Delivering the opinion of the court, Lord Drummond Young said: “We have found this to be the most difficult issue raised in this appeal. As we have indicated, the basic direction on possession quoted at paragraph of above is undoubtedly correct.
“The critical question is whether the appellant had knowledge and control of the indecent images found on the laptop computer and tower PC, and the further direction quoted at paragraph of above could have focused this issue more clearly. Nevertheless, this direction is correct that, so far as charge (2) was concerned, it did not matter whether the appellant had downloaded the images; all that mattered was whether he had them in his possession.
“In the last sentence of the quoted passage, the sheriff directs the jury that they had to be satisfied that the appellant had possession using the criteria that had already been given. Those criteria are clearly those in the passage quoted at paragraph above, where it is stated that possession requires both knowledge and control.

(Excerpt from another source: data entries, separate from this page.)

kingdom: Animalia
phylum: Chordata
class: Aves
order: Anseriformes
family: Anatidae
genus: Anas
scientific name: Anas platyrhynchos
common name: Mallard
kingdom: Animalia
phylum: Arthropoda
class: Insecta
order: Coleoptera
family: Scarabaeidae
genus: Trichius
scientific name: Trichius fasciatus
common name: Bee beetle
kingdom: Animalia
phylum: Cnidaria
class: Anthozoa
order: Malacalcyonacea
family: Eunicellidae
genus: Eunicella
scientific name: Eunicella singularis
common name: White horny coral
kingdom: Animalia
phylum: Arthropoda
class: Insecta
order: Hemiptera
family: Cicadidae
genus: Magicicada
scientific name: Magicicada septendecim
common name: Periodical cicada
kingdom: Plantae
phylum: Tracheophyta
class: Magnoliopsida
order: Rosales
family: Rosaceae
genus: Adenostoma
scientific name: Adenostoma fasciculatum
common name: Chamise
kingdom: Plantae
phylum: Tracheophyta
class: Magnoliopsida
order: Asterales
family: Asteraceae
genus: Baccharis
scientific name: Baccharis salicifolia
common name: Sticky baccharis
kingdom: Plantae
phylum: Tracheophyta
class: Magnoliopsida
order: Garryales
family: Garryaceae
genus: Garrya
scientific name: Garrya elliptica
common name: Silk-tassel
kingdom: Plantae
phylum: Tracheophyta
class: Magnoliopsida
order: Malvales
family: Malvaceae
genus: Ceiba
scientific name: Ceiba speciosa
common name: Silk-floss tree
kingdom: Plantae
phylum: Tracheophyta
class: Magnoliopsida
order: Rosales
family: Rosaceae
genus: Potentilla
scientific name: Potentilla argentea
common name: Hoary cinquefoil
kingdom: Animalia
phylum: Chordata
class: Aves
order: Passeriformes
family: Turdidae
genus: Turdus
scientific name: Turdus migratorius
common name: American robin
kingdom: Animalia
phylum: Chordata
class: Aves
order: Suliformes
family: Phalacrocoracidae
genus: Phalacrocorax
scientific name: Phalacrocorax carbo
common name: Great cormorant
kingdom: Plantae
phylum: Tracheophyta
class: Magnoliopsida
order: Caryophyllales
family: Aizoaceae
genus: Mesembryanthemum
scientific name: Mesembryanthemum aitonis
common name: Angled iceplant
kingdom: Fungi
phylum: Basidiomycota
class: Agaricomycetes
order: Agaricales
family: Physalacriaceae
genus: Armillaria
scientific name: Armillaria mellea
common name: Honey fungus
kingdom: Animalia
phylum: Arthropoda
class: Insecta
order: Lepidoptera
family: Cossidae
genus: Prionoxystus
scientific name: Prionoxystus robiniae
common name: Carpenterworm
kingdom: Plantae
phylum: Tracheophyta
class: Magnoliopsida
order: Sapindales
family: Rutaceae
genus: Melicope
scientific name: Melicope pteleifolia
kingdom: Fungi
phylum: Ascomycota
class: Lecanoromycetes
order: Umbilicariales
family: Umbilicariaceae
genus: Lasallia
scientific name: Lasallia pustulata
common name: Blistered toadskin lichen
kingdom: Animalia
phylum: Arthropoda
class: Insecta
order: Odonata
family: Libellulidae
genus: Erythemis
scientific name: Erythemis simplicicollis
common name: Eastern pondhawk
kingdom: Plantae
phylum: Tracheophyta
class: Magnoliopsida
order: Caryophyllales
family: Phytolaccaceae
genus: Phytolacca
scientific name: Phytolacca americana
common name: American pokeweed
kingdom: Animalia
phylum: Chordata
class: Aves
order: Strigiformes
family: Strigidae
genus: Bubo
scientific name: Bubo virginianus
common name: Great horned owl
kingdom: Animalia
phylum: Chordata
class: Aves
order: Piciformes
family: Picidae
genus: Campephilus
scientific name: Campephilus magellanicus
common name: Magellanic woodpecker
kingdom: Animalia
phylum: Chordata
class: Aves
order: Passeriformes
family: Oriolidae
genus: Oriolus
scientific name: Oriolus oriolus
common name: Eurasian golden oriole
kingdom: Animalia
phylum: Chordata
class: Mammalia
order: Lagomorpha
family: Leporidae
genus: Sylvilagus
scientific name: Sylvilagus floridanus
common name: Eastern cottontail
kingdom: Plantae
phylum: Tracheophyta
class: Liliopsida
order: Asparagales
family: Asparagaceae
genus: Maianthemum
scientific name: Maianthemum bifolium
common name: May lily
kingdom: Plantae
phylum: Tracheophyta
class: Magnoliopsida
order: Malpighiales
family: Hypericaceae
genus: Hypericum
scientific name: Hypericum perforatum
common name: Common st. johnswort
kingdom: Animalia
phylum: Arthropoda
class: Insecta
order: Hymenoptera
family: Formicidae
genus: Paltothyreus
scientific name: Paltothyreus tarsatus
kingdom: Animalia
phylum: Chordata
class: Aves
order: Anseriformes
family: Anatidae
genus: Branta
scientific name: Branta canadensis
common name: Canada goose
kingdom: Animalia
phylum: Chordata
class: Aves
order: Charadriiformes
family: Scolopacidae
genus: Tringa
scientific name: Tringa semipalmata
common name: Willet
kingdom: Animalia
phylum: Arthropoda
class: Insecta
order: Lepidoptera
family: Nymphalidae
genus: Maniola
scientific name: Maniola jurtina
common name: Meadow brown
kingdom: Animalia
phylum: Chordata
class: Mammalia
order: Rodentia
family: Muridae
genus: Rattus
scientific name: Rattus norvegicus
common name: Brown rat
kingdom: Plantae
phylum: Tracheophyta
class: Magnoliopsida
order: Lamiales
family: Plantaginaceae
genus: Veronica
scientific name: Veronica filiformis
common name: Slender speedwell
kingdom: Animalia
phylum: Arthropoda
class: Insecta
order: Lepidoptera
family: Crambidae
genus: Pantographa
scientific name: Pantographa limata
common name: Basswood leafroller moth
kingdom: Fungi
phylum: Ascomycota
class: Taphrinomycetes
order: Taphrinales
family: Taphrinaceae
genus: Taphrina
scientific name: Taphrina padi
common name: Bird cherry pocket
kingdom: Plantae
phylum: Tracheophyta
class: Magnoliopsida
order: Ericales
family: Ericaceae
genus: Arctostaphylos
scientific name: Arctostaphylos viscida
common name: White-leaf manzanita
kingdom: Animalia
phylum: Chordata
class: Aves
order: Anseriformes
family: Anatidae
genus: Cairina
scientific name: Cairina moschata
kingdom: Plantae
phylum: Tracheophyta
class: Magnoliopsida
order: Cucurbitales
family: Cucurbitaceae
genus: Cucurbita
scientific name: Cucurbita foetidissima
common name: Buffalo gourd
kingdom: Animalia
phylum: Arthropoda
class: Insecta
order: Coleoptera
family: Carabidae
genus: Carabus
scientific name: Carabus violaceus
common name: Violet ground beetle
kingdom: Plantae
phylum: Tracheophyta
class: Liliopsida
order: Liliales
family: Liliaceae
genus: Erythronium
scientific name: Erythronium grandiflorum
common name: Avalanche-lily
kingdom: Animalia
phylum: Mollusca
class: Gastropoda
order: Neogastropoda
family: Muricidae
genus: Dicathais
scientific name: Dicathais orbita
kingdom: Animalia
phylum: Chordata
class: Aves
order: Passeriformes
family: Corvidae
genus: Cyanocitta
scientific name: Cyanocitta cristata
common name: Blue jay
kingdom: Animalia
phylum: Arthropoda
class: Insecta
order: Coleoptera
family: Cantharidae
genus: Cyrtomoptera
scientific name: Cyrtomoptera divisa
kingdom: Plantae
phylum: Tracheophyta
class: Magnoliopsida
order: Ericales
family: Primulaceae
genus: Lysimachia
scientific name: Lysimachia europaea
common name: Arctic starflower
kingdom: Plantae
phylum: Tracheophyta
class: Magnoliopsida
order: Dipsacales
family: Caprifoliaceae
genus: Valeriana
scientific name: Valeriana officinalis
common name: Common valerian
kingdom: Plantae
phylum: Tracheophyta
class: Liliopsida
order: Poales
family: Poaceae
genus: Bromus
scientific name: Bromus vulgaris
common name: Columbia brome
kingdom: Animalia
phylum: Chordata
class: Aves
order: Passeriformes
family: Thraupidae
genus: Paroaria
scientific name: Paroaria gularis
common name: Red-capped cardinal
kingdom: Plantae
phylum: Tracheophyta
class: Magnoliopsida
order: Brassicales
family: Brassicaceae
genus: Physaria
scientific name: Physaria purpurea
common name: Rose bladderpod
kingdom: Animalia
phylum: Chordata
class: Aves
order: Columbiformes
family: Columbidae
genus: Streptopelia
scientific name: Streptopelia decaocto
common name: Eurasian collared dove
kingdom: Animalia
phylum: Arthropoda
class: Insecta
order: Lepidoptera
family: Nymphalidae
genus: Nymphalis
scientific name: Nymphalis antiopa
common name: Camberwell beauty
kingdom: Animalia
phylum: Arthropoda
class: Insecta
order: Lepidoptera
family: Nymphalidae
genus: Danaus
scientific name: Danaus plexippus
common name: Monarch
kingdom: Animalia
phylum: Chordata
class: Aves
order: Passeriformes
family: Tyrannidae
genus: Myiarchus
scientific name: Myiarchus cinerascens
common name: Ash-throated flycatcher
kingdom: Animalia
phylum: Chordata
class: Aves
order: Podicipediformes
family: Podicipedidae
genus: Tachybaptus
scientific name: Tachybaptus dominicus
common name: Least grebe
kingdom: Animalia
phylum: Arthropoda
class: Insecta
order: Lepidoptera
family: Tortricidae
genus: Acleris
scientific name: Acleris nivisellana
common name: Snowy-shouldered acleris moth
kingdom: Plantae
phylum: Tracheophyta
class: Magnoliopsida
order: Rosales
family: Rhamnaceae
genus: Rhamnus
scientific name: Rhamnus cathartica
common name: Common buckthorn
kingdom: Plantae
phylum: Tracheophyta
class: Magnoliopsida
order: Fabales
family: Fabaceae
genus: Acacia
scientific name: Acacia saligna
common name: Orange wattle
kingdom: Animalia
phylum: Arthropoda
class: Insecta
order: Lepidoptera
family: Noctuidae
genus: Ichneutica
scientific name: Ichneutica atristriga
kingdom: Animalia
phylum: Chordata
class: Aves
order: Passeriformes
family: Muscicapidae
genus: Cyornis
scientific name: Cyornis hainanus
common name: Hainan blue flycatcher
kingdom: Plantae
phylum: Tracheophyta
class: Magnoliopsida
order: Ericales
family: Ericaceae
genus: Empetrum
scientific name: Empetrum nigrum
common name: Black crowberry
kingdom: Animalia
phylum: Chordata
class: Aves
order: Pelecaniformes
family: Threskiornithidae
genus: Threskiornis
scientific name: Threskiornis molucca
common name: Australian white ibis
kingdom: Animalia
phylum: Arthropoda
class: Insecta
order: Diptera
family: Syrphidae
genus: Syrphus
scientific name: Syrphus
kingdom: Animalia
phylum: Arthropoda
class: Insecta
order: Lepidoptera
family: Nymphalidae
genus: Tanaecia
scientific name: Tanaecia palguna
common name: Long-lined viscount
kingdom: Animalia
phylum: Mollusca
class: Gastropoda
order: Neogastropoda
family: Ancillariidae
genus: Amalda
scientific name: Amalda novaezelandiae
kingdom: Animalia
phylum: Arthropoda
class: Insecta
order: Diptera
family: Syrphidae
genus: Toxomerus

“The jury was therefore told that to have possession of the indecent images the appellant required to have knowledge and control of those images. In these circumstances we have concluded that the direction given is adequate.”
He added: “Moreover, even if there had been a misdirection in this respect, it would be difficult to hold that a miscarriage of justice had occurred. Images had been found on the laptop computer and the tower PC, although some of those on the tower PC were in another person’s account. It was accepted, however, that emails in the appellant’s name were found on both devices.
“Furthermore, the jury convicted the appellant of charge (4), which relates to taking or making indecent photographs or pseudo-photographs of children. In relation to that charge the sheriff told the jury that this would cover downloading material from the Internet to a storage device or printing a photograph from the Internet or opening an email attachment or downloading an image from a website.
“The sheriff then directed the jury that the Crown invited them to conclude by inference from facts and circumstances that the appellant was guilty of charge (4). Against that, he reminded the jury that the appellant denied knowledge of the existence of the downloaded materials, and denied that he possessed them.
“The sheriff then directed the jury that if they accepted that denial the appellant could not be convicted of charge (4) because that required a positive act. Those appear to us to be proper and clear directions. The jury nevertheless convicted the appellant of charge (4).
“That inevitably leads to the inference that the jury were satisfied that the appellant was aware of the indecent material found on the various devices. On that basis, we consider that it cannot be said that any miscarriage of justice has occurred.”